Travail attendu » Présentez sous forme de liste numérotée les lignes du matériau ci-dessous. Commencez à la ligne qui contient « Percy WEASLEY », arrêtez-vous à la fin du matériau, et omettez les lignes vides ainsi que les images.

Extrait de données »
╭──

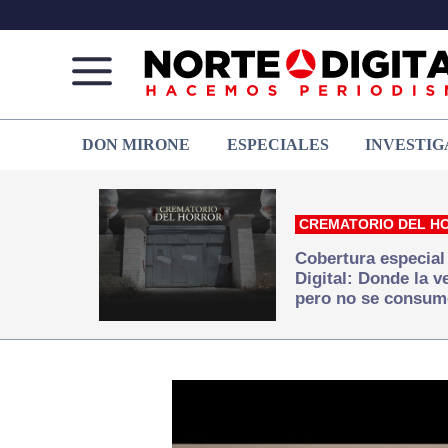
Norte
Más
DON MIRONE
ESPECIALES
INVESTIG
de
que
Ciudad
noticias,
Juárez
hacemos periodismo
CREMATORIO DEL H
Cobertura especial
Digital: Donde la 
pero no se consum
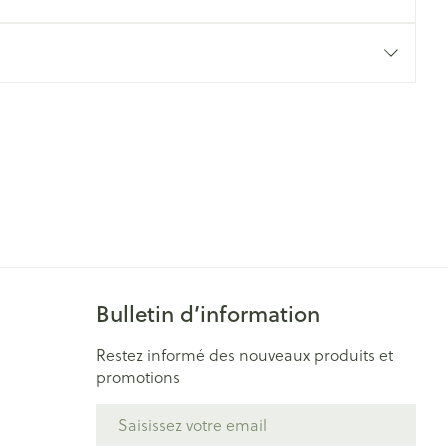
Yeux
s
Afficher plus
ti-insectes
Senteur
Bulletin d’information
Restez informé des nouveaux produits et
promotions
CBD
Adresse mail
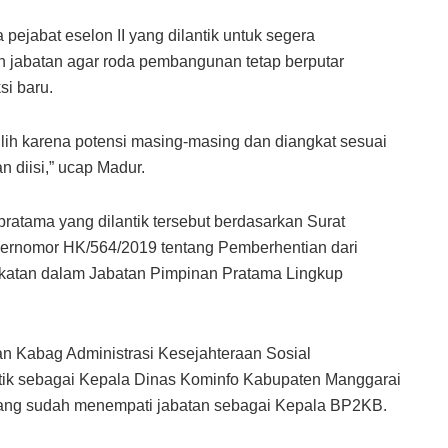
ejabat eselon II yang dilantik untuk segera
n jabatan agar roda pembangunan tetap berputar
si baru.
dipilih karena potensi masing-masing dan diangkat sesuai
 diisi,” ucap Madur.
 pratama yang dilantik tersebut berdasarkan Surat
bernomor HK/564/2019 tentang Pemberhentian dari
gkatan dalam Jabatan Pimpinan Pratama Lingkup
tan Kabag Administrasi Kesejahteraan Sosial
antik sebagai Kepala Dinas Kominfo Kabupaten Manggarai
yang sudah menempati jabatan sebagai Kepala BP2KB.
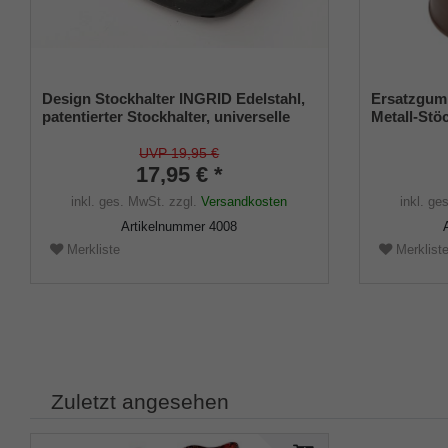
Design Stockhalter INGRID Edelstahl,
Ersatzgumm
patentierter Stockhalter, universelle
Metall-St
Größe (18 - 22mm), Weichgummi
(Innendurc
Metalleinla
UVP 19,95 €
17,95 € *
inkl. ges. MwSt.
zzgl.
Versandkosten
inkl. ge
Artikelnummer
4008
Merkliste
Merklist
Zuletzt angesehen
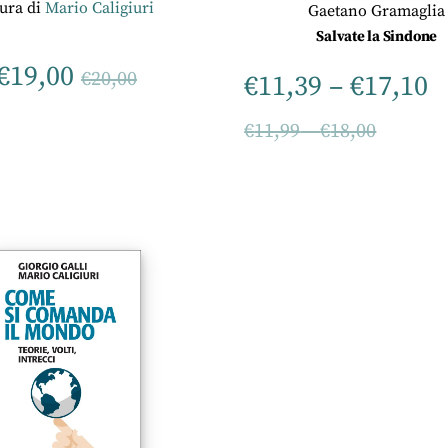
cura di
Mario Caligiuri
Gaetano Gramaglia
Salvate la Sindone
€
19,00
€
20,00
€
11,39
–
€
17,10
€
11,99
–
€
18,00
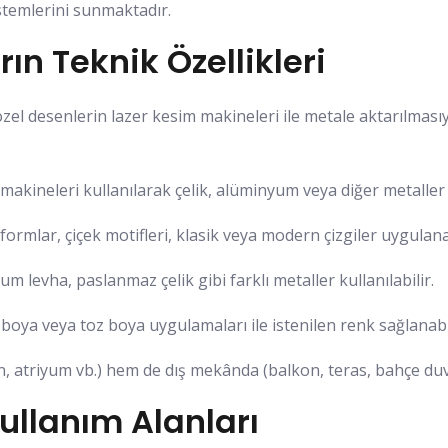
istemlerini sunmaktadır.
ın Teknik Özellikleri
zel desenlerin lazer kesim makineleri ile metale aktarılmasıy
makineleri kullanılarak çelik, alüminyum veya diğer metaller h
rmlar, çiçek motifleri, klasik veya modern çizgiler uygulanab
m levha, paslanmaz çelik gibi farklı metaller kullanılabilir.
 boya veya toz boya uygulamaları ile istenilen renk sağlanabil
atriyum vb.) hem de dış mekânda (balkon, teras, bahçe duvarı
ullanım Alanları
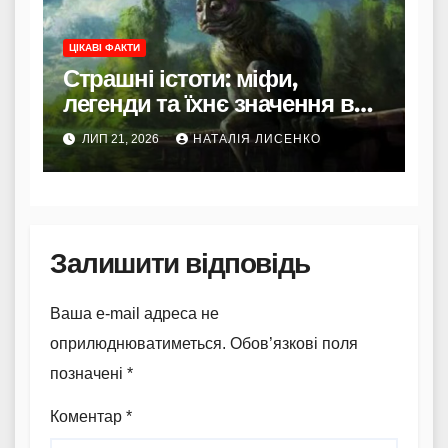
ЦІКАВІ ФАКТИ
Страшні істоти: міфи,
легенди та їхнє значення в
культурі
ЛИП 21, 2026
НАТАЛІЯ ЛИСЕНКО
Залишити відповідь
Ваша e-mail адреса не
оприлюднюватиметься.
Обов’язкові поля
позначені
*
Коментар
*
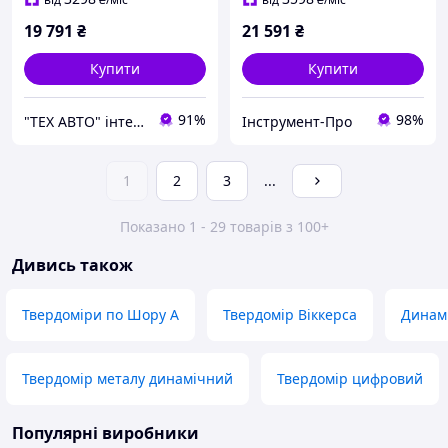
19 791
₴
21 591
₴
Купити
Купити
91%
98%
"ТЕХ АВТО" інтернет магазин
Інструмент-Про
1
2
3
...
Показано 1 - 29 товарів з 100+
Дивись також
Твердоміри по Шору А
Твердомір Віккерса
Динамі
Твердомір металу динамічний
Твердомір цифровий
Популярні виробники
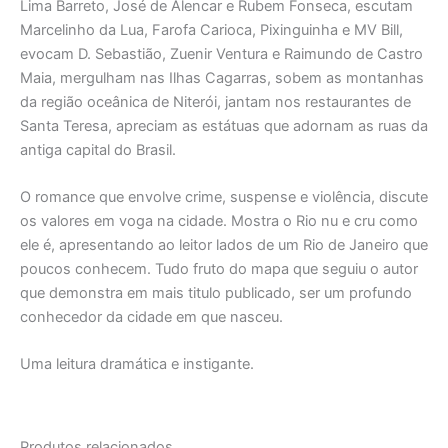
Lima Barreto, José de Alencar e Rubem Fonseca, escutam
Marcelinho da Lua, Farofa Carioca, Pixinguinha e MV Bill,
evocam D. Sebastião, Zuenir Ventura e Raimundo de Castro
Maia, mergulham nas Ilhas Cagarras, sobem as montanhas
da região oceânica de Niterói, jantam nos restaurantes de
Santa Teresa, apreciam as estátuas que adornam as ruas da
antiga capital do Brasil.
O romance que envolve crime, suspense e violência, discute
os valores em voga na cidade. Mostra o Rio nu e cru como
ele é, apresentando ao leitor lados de um Rio de Janeiro que
poucos conhecem. Tudo fruto do mapa que seguiu o autor
que demonstra em mais titulo publicado, ser um profundo
conhecedor da cidade em que nasceu.
Uma leitura dramática e instigante.
Produtos relacionados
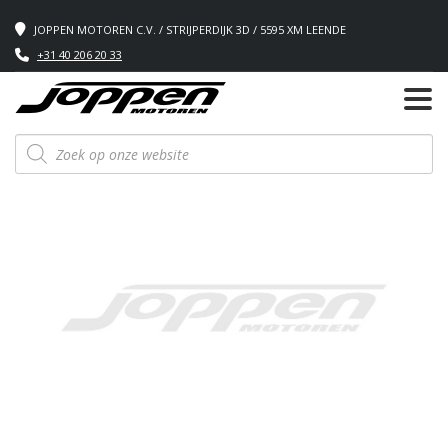
JOPPEN MOTOREN C.V. / STRIJPERDIJK 3D / 5595 XM LEENDE
+31 40 206 20 33
Producten
zoeken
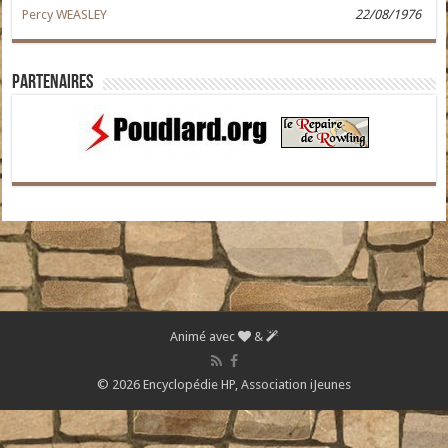
Percy WEASLEY
22/08/1976
Partenaires
Animé avec
&
© 2026 Encyclopédie HP,
Association iJeunes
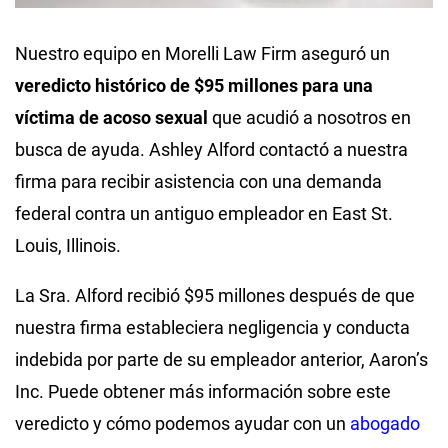
Nuestro equipo en Morelli Law Firm aseguró un
veredicto histórico de $95 millones para una
víctima de acoso sexual
que acudió a nosotros en
busca de ayuda. Ashley Alford contactó a nuestra
firma para recibir asistencia con una demanda
federal contra un antiguo empleador en East St.
Louis, Illinois.
La Sra. Alford recibió $95 millones después de que
nuestra firma estableciera negligencia y conducta
indebida por parte de su empleador anterior, Aaron’s
Inc. Puede obtener más información sobre este
veredicto y cómo podemos ayudar con un
abogado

╰──

Réponse »
1. Percy WEASLEY
2. 22/08/1976
3. Partenaires
4. Animé avec
5. &
6. © 2026 Encyclopédie HP,
7. Association iJeunes
8. Nuestro equipo en Morelli Law Firm aseguró un
9. veredicto histórico de $95 millones para una
10. víctima de acoso sexual
11. que acudió a nosotros en
12. busca de ayuda. Ashley Alford contactó a nuestra
13. firma para recibir asistencia con una demanda
14. federal contra un antiguo empleador en East St.
15. Louis, Illinois.
16. La Sra. Alford recibió $95 millones después de que
17. nuestra firma estableciera negligencia y conducta
18. indebida por parte de su empleador anterior, Aaron’s
19. Inc. Puede obtener más información sobre este
20. veredicto y cómo podemos ayudar con un
21. abogado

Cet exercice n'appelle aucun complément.